There are now commercially available pattern generators, the most common being a television screen with a reversing checkerboard, in which the size of the squares, the rate of pattern reversal, and the amount of contrast can be varied.

The clinical value of the pattern electroretinogram (PERG) for diagnoses as well as following the course of certain diseases has been studied in ocular hypertension, glaucoma, optic neuritis, optic atrophy, and amblyopia.29 It must be noted that the retina distal to the source of the PERG, that is, the retinal photoreceptors, must be intact to produce a normal response. Thus patients with macular degeneration will have an abnormal PERG.

At present, the value of the PERG in clinical disease seems limited and in most cases does not seem any better than already available tests such as quantitative perimetry and the VER. It is of value, however, in discriminating the source of the area responsible for decreased vision in cases where ocular evaluation has been normal.

CASE 16. An 18-year-old female had a 2-month history of poor vision in the left eye. Vision was 20/20 OD and 20/40 OS. The retinal exam was normal, but there was a question of an afferent pupillary defect OS. A full-field ERG and a focal ERG were normal. A pattern ERG was markedly reduced in the left eye (Fig. 23).

Fig. 23. Case 16. See text for details.

These tests localize the disorder to the ganglion cells, although it must be noted that a similar conclusion could have been made using the VER since the VER for the left eye was abnormal, showing an increased latency and a loss of contrast sensitivity. A diagnosis of retrobulbar neuritis was made on the basis of the history and electrophysiologic findings.

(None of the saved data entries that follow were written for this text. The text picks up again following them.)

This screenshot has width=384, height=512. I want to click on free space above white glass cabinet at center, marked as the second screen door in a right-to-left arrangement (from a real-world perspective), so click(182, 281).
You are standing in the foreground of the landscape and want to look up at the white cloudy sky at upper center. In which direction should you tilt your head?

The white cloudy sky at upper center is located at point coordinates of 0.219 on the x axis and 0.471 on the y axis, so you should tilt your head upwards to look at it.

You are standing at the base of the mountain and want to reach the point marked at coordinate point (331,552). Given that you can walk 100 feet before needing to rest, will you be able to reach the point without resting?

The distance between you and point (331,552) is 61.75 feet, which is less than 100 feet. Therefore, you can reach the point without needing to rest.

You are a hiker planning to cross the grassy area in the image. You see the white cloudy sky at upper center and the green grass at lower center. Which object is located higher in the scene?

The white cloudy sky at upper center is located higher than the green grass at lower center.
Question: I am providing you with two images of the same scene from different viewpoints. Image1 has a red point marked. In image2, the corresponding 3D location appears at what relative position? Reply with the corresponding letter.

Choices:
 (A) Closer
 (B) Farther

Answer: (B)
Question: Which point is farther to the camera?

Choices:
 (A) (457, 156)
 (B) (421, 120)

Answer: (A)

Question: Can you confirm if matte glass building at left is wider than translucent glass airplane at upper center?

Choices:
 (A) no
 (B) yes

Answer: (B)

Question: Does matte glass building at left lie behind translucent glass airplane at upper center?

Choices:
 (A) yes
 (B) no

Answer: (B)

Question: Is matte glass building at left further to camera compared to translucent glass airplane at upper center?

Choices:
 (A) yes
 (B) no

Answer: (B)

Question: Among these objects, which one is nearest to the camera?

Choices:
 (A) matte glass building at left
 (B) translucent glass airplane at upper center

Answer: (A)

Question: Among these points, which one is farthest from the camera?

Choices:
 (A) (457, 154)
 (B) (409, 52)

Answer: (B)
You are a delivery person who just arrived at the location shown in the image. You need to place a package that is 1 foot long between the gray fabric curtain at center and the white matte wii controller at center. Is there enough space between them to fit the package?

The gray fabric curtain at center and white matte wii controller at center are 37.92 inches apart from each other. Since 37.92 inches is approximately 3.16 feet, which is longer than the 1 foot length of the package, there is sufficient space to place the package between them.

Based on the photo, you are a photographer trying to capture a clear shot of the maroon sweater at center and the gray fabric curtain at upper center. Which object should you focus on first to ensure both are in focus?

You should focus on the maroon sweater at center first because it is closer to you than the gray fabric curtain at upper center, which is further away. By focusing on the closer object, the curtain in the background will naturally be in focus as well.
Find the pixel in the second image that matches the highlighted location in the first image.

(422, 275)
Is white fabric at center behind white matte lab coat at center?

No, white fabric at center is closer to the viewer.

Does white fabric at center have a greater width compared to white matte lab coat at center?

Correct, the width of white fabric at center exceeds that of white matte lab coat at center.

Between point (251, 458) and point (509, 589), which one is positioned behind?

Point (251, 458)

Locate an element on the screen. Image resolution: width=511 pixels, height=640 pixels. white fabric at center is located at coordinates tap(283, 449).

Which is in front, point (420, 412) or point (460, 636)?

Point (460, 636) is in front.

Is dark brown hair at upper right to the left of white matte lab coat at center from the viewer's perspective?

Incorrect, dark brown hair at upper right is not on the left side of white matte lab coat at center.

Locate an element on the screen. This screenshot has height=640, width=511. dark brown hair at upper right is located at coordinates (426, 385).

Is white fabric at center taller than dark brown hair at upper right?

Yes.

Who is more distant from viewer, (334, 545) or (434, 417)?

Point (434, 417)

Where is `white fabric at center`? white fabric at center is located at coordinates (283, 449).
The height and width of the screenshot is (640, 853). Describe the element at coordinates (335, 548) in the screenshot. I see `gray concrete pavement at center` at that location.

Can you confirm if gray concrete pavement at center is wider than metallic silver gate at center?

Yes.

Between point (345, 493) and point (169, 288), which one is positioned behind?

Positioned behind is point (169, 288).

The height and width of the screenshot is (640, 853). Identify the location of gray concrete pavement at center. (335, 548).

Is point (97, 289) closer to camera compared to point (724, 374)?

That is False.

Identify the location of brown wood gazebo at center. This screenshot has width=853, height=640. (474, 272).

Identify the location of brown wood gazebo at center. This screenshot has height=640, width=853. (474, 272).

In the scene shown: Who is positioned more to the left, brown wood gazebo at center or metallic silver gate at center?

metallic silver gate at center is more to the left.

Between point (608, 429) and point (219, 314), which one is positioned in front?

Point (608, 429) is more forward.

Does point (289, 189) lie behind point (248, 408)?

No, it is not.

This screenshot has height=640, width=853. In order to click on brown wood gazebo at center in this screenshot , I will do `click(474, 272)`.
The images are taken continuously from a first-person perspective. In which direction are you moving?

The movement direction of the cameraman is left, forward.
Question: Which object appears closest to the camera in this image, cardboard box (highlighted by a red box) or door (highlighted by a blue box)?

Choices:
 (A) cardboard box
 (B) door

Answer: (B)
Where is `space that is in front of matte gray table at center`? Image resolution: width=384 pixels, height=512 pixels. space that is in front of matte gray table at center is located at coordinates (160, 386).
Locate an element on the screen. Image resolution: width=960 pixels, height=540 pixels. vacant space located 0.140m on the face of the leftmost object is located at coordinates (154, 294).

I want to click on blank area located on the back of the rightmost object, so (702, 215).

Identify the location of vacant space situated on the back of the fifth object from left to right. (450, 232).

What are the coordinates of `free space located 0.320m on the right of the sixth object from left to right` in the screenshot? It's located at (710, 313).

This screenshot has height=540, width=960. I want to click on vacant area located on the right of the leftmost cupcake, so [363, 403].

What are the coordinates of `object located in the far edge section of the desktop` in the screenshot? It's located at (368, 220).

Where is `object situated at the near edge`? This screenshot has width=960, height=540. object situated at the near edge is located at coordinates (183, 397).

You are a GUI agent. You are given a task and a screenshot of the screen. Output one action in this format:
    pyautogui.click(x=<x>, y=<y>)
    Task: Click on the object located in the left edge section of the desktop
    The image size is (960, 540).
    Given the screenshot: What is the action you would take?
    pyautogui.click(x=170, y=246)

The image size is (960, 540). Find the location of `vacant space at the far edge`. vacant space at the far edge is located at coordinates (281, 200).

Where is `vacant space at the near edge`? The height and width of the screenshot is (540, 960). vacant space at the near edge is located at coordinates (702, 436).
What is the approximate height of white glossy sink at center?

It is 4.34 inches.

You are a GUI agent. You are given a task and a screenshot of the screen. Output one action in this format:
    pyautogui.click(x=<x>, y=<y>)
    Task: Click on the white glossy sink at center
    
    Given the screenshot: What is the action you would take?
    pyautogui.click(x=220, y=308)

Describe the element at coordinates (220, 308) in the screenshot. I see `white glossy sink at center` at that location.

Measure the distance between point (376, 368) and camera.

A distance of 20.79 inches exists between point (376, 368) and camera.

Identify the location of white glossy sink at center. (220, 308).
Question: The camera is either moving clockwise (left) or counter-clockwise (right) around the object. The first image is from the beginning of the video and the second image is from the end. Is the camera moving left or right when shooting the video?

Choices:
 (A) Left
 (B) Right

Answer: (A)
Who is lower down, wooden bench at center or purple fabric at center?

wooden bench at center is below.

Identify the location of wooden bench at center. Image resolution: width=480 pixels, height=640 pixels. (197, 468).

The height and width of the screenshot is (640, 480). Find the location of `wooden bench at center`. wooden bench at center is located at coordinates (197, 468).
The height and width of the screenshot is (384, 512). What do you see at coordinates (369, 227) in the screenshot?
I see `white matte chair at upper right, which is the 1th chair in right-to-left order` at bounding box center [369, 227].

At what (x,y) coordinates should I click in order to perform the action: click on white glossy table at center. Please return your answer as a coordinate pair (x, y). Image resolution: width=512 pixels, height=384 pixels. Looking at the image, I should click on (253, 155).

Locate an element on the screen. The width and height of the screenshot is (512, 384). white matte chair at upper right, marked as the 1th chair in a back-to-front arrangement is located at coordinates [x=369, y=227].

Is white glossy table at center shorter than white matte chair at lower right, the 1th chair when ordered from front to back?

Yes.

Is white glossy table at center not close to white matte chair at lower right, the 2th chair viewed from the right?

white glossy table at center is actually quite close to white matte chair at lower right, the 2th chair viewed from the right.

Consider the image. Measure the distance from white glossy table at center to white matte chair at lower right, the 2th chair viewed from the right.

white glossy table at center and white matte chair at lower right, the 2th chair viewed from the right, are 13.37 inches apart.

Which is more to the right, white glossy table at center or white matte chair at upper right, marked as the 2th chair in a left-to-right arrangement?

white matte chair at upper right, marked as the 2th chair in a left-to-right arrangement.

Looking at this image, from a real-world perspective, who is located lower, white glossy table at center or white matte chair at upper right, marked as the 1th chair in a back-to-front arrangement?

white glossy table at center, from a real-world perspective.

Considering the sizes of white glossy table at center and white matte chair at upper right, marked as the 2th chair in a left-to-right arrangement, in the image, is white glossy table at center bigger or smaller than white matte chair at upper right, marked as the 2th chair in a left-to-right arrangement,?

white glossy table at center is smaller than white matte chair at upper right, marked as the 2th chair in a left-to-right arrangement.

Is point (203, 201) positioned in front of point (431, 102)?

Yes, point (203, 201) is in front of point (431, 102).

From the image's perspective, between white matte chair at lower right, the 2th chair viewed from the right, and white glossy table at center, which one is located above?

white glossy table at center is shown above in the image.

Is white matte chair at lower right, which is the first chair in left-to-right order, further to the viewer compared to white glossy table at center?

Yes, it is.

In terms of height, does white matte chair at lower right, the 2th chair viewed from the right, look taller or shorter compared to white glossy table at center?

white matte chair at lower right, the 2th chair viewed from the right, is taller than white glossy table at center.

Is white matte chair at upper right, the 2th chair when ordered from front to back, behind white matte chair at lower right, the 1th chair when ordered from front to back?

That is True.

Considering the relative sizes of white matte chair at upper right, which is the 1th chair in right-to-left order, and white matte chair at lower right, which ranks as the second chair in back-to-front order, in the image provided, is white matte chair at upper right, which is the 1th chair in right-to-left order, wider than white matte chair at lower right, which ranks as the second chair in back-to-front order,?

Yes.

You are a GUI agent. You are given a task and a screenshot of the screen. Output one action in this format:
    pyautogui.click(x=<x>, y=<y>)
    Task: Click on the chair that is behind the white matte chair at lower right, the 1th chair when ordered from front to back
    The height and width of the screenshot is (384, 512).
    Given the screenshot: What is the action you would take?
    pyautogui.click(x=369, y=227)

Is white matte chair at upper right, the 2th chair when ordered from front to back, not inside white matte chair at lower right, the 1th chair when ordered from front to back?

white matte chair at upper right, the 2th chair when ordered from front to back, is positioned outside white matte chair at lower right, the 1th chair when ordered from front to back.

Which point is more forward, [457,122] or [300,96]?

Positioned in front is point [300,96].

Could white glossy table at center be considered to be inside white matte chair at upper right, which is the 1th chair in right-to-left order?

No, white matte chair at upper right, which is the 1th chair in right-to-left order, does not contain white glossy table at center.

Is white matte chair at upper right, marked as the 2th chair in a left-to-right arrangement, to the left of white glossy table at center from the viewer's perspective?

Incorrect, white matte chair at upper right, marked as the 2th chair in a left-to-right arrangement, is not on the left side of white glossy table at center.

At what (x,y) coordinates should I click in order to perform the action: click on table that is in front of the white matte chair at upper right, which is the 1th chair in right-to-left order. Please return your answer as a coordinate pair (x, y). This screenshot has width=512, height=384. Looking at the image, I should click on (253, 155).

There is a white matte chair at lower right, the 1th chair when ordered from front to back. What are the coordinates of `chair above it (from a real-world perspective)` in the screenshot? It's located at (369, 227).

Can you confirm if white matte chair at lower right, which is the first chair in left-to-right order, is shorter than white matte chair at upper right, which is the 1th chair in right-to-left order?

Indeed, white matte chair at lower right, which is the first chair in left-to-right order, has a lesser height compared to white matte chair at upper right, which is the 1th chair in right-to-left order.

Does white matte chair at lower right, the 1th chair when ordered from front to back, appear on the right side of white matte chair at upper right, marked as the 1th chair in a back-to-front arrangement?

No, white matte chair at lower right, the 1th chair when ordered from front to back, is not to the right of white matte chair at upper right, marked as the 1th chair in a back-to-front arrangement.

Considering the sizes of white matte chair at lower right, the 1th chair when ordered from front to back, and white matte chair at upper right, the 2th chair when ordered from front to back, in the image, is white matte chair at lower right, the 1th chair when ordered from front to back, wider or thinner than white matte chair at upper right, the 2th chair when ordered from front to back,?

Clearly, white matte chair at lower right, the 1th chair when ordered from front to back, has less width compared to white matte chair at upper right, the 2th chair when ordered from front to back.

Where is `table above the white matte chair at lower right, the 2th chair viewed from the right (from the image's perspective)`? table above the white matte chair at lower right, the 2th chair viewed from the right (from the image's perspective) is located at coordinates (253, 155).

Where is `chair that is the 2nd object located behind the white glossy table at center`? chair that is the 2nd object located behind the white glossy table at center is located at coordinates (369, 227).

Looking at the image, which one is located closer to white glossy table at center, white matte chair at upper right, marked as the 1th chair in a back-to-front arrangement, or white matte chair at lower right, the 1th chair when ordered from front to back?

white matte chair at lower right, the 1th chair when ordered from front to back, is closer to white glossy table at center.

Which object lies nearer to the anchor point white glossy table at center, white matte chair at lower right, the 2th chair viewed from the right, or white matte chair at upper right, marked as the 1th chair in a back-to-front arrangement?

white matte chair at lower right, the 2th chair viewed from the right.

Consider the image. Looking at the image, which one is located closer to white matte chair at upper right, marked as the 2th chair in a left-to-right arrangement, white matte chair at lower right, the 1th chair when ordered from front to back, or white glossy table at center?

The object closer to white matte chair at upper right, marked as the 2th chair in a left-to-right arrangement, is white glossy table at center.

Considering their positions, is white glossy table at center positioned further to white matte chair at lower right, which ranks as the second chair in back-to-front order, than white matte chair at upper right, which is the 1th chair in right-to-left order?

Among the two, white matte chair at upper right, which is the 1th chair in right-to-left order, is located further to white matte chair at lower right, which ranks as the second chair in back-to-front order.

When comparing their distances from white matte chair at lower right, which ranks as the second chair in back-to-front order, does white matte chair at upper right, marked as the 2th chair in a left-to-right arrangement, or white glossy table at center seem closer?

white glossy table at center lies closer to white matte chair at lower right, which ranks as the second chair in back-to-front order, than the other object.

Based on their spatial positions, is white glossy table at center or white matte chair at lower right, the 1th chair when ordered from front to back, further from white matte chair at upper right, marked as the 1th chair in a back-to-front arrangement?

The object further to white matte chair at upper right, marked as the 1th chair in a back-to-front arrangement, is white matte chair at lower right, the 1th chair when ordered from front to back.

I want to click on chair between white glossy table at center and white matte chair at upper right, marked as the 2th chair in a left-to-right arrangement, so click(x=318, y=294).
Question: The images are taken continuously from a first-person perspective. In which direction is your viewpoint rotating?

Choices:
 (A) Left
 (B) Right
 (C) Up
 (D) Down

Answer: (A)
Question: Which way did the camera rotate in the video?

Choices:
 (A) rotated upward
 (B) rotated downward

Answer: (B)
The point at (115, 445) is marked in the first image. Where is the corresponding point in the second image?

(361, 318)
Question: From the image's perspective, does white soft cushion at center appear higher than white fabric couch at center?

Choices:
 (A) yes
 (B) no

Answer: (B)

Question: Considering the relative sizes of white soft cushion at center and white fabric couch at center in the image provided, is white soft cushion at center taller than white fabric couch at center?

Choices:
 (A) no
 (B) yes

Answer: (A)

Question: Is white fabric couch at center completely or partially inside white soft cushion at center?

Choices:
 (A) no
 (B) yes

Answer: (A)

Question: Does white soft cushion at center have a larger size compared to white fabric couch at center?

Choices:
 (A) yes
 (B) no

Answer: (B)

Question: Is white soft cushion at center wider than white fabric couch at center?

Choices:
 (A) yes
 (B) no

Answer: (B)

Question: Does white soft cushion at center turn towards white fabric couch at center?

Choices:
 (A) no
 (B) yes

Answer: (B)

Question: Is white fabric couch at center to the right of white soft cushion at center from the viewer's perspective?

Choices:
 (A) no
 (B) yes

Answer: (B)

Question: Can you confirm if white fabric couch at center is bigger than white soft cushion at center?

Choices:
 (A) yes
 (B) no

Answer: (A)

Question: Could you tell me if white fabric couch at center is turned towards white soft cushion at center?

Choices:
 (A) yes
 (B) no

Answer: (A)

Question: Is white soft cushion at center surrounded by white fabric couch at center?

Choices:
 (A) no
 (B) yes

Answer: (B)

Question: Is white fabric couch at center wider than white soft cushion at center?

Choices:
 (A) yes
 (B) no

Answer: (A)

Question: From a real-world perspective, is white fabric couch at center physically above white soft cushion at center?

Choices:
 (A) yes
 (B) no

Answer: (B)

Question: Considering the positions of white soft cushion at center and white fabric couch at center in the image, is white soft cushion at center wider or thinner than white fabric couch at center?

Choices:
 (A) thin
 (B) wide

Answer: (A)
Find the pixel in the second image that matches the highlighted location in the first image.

CASE 17. A 15-year-old female was noted at school to be having difficulty with the blackboard and also with reading. Examination showed a vision of 20/200 in each eye with an otherwise normal eye examination.

The following tests were performed and were normal: full-field ERG, focal ERG, pattern ERG, contrast VER. The normalcy of all of these tests provides objective evidence that the visual pathway, from the photoreceptors to the visual cortex, is normal. A diagnosis of malingering was made in this case and was subsequently borne out when the vision slowly returned to normal after resolution of a possible impending divorce in the child's family.